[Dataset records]
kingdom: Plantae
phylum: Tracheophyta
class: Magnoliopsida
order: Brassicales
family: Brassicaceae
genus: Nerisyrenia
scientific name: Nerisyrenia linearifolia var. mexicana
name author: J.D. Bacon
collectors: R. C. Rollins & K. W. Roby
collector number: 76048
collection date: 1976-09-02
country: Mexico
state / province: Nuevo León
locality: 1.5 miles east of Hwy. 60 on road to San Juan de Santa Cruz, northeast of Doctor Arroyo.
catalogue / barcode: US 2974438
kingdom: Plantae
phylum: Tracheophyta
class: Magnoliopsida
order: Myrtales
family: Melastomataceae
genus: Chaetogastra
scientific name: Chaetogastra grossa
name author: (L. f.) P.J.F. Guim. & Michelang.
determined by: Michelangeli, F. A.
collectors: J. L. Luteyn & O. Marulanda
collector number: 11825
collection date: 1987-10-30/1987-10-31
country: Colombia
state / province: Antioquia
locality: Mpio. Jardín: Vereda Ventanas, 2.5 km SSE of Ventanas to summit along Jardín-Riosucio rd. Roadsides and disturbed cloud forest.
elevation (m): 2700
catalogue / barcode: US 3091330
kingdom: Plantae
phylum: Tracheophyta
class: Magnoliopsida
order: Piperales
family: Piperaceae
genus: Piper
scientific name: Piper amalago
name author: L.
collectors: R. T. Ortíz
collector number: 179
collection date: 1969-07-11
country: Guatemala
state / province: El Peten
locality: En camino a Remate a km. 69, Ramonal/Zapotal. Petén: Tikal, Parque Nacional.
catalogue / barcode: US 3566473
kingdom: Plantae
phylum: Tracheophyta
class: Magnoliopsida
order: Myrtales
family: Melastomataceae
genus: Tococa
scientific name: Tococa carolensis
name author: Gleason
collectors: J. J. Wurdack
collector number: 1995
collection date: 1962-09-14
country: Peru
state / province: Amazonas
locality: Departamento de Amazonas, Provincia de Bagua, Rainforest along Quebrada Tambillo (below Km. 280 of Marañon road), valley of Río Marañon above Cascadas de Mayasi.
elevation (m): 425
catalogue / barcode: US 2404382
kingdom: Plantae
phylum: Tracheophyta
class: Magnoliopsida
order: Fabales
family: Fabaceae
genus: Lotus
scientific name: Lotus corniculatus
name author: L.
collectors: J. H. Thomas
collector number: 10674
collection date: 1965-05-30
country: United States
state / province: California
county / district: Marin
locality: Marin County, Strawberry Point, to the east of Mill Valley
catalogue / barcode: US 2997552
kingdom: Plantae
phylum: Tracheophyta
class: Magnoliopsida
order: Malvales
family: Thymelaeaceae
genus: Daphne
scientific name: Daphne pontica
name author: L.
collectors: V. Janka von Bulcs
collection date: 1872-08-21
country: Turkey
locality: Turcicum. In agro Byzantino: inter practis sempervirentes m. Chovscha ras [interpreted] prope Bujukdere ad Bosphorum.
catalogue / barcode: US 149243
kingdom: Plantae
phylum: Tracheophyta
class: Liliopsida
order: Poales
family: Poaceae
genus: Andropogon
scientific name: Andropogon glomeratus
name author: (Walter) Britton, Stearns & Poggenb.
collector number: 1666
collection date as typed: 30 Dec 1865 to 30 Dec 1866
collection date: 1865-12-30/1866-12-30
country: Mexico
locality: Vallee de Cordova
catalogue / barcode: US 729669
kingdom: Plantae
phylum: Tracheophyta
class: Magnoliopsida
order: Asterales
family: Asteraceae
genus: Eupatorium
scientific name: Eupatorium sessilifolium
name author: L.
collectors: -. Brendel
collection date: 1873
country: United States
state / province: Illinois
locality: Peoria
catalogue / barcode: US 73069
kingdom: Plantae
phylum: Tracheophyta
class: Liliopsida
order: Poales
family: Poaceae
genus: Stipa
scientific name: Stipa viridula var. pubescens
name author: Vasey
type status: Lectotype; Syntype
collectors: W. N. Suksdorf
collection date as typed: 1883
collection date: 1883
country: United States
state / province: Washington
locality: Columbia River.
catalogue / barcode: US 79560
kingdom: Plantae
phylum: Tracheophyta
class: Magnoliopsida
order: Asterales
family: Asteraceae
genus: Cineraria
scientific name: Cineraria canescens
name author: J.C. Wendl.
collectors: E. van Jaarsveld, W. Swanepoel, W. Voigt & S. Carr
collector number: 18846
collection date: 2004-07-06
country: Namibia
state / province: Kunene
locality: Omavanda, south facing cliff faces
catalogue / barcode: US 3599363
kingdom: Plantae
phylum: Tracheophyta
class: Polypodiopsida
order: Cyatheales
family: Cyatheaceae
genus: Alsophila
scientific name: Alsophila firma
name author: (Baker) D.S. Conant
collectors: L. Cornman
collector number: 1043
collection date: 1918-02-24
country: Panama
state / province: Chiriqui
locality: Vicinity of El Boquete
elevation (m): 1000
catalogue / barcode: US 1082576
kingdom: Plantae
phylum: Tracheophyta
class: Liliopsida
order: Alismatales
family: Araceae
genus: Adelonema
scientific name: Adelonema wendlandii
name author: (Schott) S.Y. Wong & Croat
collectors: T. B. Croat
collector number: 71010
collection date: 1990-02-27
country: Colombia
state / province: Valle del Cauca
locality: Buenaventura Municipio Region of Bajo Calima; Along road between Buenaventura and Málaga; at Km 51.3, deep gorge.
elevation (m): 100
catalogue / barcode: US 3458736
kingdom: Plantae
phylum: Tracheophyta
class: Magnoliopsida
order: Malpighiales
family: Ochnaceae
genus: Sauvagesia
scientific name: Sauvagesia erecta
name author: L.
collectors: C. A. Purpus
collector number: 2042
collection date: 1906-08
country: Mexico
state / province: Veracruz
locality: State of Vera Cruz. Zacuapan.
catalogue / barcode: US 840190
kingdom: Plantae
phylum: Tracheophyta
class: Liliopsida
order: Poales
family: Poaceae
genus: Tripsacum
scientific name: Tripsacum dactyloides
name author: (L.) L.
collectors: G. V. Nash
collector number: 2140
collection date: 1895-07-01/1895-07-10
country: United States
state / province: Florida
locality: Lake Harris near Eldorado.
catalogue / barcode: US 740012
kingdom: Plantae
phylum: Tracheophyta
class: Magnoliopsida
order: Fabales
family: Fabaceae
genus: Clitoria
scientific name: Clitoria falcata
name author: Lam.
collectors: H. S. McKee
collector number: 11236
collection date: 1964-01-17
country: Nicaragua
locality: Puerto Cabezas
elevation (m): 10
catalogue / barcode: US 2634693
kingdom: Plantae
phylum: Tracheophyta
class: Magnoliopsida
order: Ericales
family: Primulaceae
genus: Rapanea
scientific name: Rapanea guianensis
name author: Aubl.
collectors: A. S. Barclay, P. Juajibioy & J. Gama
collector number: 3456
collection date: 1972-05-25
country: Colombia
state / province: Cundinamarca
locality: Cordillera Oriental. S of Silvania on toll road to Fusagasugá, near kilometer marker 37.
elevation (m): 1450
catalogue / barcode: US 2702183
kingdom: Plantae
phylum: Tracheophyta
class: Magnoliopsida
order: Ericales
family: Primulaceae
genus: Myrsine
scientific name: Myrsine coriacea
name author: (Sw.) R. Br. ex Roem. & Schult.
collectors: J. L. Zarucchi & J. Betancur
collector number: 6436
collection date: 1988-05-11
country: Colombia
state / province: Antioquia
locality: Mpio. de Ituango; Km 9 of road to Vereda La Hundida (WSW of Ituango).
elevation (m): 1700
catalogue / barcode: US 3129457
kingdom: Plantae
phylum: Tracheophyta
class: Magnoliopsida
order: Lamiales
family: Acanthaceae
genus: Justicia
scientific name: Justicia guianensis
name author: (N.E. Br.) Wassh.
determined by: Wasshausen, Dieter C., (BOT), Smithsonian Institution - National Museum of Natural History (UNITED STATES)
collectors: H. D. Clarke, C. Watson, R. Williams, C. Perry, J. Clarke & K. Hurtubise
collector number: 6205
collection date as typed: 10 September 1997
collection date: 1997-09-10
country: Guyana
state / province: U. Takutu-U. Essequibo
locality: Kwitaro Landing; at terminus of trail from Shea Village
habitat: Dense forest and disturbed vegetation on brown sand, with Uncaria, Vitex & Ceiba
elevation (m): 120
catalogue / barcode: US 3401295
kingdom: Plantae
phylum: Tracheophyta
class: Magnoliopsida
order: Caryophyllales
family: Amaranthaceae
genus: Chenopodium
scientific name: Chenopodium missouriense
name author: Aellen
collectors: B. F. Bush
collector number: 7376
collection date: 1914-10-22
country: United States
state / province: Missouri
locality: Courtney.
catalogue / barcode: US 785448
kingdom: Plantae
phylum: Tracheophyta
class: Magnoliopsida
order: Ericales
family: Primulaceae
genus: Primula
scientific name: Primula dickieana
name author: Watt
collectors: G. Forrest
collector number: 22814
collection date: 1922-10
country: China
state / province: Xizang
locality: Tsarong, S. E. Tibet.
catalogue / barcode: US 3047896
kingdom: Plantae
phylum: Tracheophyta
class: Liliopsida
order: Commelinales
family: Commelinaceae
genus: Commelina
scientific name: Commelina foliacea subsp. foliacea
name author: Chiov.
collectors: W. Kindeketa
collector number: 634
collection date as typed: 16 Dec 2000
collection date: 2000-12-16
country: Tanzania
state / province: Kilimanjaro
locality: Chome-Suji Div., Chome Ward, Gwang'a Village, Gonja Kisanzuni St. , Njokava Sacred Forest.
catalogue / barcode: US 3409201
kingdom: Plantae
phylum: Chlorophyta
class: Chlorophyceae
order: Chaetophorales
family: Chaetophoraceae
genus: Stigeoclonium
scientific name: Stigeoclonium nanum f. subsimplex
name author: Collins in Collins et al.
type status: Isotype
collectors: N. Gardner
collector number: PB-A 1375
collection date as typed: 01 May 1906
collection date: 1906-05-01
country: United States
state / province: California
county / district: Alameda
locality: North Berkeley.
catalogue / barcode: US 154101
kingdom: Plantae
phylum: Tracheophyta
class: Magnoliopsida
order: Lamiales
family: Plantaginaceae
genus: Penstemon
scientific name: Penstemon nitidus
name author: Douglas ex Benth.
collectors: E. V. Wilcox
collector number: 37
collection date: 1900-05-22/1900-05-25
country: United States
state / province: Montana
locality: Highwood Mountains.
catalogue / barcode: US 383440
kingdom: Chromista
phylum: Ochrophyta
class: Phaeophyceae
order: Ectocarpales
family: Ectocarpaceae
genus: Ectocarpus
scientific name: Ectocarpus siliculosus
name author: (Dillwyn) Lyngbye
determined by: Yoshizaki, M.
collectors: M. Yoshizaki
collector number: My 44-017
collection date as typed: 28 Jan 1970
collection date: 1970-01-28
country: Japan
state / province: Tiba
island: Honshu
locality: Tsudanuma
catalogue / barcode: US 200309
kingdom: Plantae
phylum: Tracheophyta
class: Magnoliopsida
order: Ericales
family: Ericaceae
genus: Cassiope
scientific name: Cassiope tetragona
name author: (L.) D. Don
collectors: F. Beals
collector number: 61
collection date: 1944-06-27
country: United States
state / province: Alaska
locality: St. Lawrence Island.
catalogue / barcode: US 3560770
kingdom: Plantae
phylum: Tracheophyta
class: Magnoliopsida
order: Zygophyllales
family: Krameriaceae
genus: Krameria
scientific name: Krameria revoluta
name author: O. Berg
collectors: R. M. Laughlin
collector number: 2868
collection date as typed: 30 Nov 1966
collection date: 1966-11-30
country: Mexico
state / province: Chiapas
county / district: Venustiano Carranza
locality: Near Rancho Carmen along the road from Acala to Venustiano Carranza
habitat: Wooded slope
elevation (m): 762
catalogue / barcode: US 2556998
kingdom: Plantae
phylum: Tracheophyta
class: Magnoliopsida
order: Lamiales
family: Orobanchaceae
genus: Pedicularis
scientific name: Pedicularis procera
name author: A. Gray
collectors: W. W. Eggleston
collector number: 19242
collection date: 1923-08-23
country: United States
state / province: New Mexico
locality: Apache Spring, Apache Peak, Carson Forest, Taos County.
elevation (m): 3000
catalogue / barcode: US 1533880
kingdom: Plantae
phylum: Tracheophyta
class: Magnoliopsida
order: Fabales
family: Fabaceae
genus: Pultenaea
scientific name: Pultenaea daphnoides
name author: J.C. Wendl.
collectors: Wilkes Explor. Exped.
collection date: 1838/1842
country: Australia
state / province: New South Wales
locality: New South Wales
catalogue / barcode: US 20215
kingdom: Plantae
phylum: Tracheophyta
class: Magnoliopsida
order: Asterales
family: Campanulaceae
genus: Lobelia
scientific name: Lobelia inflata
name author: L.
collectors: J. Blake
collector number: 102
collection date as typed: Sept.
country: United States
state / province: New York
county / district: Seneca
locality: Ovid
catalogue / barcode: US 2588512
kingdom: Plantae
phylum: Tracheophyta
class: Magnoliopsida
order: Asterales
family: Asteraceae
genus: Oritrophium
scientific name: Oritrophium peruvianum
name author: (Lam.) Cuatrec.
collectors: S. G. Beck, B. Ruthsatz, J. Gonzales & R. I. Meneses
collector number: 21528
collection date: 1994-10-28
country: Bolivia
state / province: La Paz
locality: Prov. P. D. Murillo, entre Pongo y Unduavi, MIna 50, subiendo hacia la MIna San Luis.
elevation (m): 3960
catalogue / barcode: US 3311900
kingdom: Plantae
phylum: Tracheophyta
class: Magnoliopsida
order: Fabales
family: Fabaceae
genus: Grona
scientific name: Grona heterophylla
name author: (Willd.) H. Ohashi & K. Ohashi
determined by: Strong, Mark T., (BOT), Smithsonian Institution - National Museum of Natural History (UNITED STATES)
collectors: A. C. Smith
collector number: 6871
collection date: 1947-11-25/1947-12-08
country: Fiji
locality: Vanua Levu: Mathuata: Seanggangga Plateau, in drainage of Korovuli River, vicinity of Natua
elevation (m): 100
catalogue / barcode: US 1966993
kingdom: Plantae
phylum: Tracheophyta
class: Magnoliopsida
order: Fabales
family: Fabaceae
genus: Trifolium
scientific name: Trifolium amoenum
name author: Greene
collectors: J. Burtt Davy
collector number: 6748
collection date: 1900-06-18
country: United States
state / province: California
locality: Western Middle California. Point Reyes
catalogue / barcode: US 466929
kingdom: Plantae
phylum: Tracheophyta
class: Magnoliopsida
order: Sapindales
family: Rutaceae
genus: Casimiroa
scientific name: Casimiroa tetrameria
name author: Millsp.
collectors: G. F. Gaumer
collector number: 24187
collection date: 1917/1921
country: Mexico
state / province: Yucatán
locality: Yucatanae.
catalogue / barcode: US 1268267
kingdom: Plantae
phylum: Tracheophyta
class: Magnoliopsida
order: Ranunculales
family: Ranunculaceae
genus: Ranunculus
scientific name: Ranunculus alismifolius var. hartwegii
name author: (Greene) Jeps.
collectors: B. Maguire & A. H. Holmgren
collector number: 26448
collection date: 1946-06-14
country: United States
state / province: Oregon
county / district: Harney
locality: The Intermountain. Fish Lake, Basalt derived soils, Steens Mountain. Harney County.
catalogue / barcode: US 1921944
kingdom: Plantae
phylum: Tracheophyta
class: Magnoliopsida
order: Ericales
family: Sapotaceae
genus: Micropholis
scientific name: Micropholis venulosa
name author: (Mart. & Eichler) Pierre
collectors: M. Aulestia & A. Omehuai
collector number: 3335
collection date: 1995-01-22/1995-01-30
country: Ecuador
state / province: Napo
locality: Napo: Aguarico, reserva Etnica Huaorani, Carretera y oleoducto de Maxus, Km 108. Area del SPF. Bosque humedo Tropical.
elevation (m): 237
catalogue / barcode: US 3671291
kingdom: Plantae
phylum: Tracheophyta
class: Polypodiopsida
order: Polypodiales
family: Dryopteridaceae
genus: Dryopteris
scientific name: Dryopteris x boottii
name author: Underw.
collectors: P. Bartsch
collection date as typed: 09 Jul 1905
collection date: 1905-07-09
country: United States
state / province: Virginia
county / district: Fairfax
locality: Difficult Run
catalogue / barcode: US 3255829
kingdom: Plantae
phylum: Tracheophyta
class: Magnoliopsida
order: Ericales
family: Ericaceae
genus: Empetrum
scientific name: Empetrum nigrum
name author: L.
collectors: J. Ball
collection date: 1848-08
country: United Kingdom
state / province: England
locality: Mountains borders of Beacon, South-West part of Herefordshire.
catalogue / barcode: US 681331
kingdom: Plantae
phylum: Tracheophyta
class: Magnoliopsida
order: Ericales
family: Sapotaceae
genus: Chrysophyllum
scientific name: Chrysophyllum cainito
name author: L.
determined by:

TO BE DONE:
Please arrange the lines above as a numbered list without blank lines, starting at the line containing "genus: Alsophila" and ending at the line containing "genus: Myrsine".

SOLUTION TO THIS EXERCISE:
1. genus: Alsophila
2. scientific name: Alsophila firma
3. name author: (Baker) D.S. Conant
4. collectors: L. Cornman
5. collector number: 1043
6. collection date: 1918-02-24
7. country: Panama
8. state / province: Chiriqui
9. locality: Vicinity of El Boquete
10. elevation (m): 1000
11. catalogue / barcode: US 1082576
12. kingdom: Plantae
13. phylum: Tracheophyta
14. class: Liliopsida
15. order: Alismatales
16. family: Araceae
17. genus: Adelonema
18. scientific name: Adelonema wendlandii
19. name author: (Schott) S.Y. Wong & Croat
20. collectors: T. B. Croat
21. collector number: 71010
22. collection date: 1990-02-27
23. country: Colombia
24. state / province: Valle del Cauca
25. locality: Buenaventura Municipio Region of Bajo Calima; Along road between Buenaventura and Málaga; at Km 51.3, deep gorge.
26. elevation (m): 100
27. catalogue / barcode: US 3458736
28. kingdom: Plantae
29. phylum: Tracheophyta
30. class: Magnoliopsida
31. order: Malpighiales
32. family: Ochnaceae
33. genus: Sauvagesia
34. scientific name: Sauvagesia erecta
35. name author: L.
36. collectors: C. A. Purpus
37. collector number: 2042
38. collection date: 1906-08
39. country: Mexico
40. state / province: Veracruz
41. locality: State of Vera Cruz. Zacuapan.
42. catalogue / barcode: US 840190
43. kingdom: Plantae
44. phylum: Tracheophyta
45. class: Liliopsida
46. order: Poales
47. family: Poaceae
48. genus: Tripsacum
49. scientific name: Tripsacum dactyloides
50. name author: (L.) L.
51. collectors: G. V. Nash
52. collector number: 2140
53. collection date: 1895-07-01/1895-07-10
54. country: United States
55. state / province: Florida
56. locality: Lake Harris near Eldorado.
57. catalogue / barcode: US 740012
58. kingdom: Plantae
59. phylum: Tracheophyta
60. class: Magnoliopsida
61. order: Fabales
62. family: Fabaceae
63. genus: Clitoria
64. scientific name: Clitoria falcata
65. name author: Lam.
66. collectors: H. S. McKee
67. collector number: 11236
68. collection date: 1964-01-17
69. country: Nicaragua
70. locality: Puerto Cabezas
71. elevation (m): 10
72. catalogue / barcode: US 2634693
73. kingdom: Plantae
74. phylum: Tracheophyta
75. class: Magnoliopsida
76. order: Ericales
77. family: Primulaceae
78. genus: Rapanea
79. scientific name: Rapanea guianensis
80. name author: Aubl.
81. collectors: A. S. Barclay, P. Juajibioy & J. Gama
82. collector number: 3456
83. collection date: 1972-05-25
84. country: Colombia
85. state / province: Cundinamarca
86. locality: Cordillera Oriental. S of Silvania on toll road to Fusagasugá, near kilometer marker 37.
87. elevation (m): 1450
88. catalogue / barcode: US 2702183
89. kingdom: Plantae
90. phylum: Tracheophyta
91. class: Magnoliopsida
92. order: Ericales
93. family: Primulaceae
94. genus: Myrsine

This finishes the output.